Ehrenfeld’s solution is to conduct bio-warfare on Afghan poppy production used to make the world’s heroin:
There is, however, a strategy that could reduce the cost of fighting terrorists and drug traffickers alike, while helping to establish a self-sustaining economy in Afghanistan and defusing the tensions in the region. It would also cut down on the social and economic cost of heroin use in the U.S.
The Obama Administration should implement an innovative and safe poppy eradication method that previous U.S. governments spent billions of dollars developing. Mycoherbicides are naturally occurring fungi that are used to control such illicit pest plants as the opium poppy and other noxious weeds. Unlike chemical controls now in use, mycoherbicides assail only the targeted plant, rendering its cultivation uneconomical. These fungi continue to live in the soil, preventing the future growth of the opium poppy plant, but are harmless to other crops, to humans and to the environment.
On Dec. 29, 2006, then-President George W. Bush signed Public Law 109/469, of which section 1111 requires the Department of State to fund a concluding study of the effectiveness of mycoherbicides on the opium poppy and the coca shrub. Yet the White House Office of National Drug Control Policy failed to conduct the one-year study, apparently because it prefers to use pesticides for eradication. Concluding these studies should become a priority for the Obama administration.
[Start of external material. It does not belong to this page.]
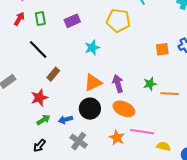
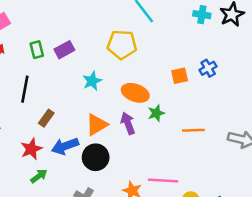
green rectangle: (40, 19) -> (37, 50), moved
black line: (38, 50) -> (25, 89), turned 60
green star: (150, 84) -> (156, 113), moved
orange ellipse: (124, 109) -> (135, 93), moved
blue arrow: (65, 120) -> (65, 146), moved, size x1.5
The use of mycoherbicides in Afghanistan, combined with adequate enforcement by the military, will mitigate the production of heroin and cut off the terrorists’ major money supply. This would free up the $150 to $200 billion now used to fight the drug trade and its byproducts–crime, addiction, diseases, accidents, etc.–in the U.S., and make these funds available to help fight terrorism directly.
Sen. Lieberman should take up hearings on Ehrenfeld’s smart strategy of poppy production eradication. It would be the moral equivalent of sending another 30,000 plus American servicemen and women into the sandtrap of Afghanistan and it would suck the oxygen from the lungs of Islamic extremists like the Taliban.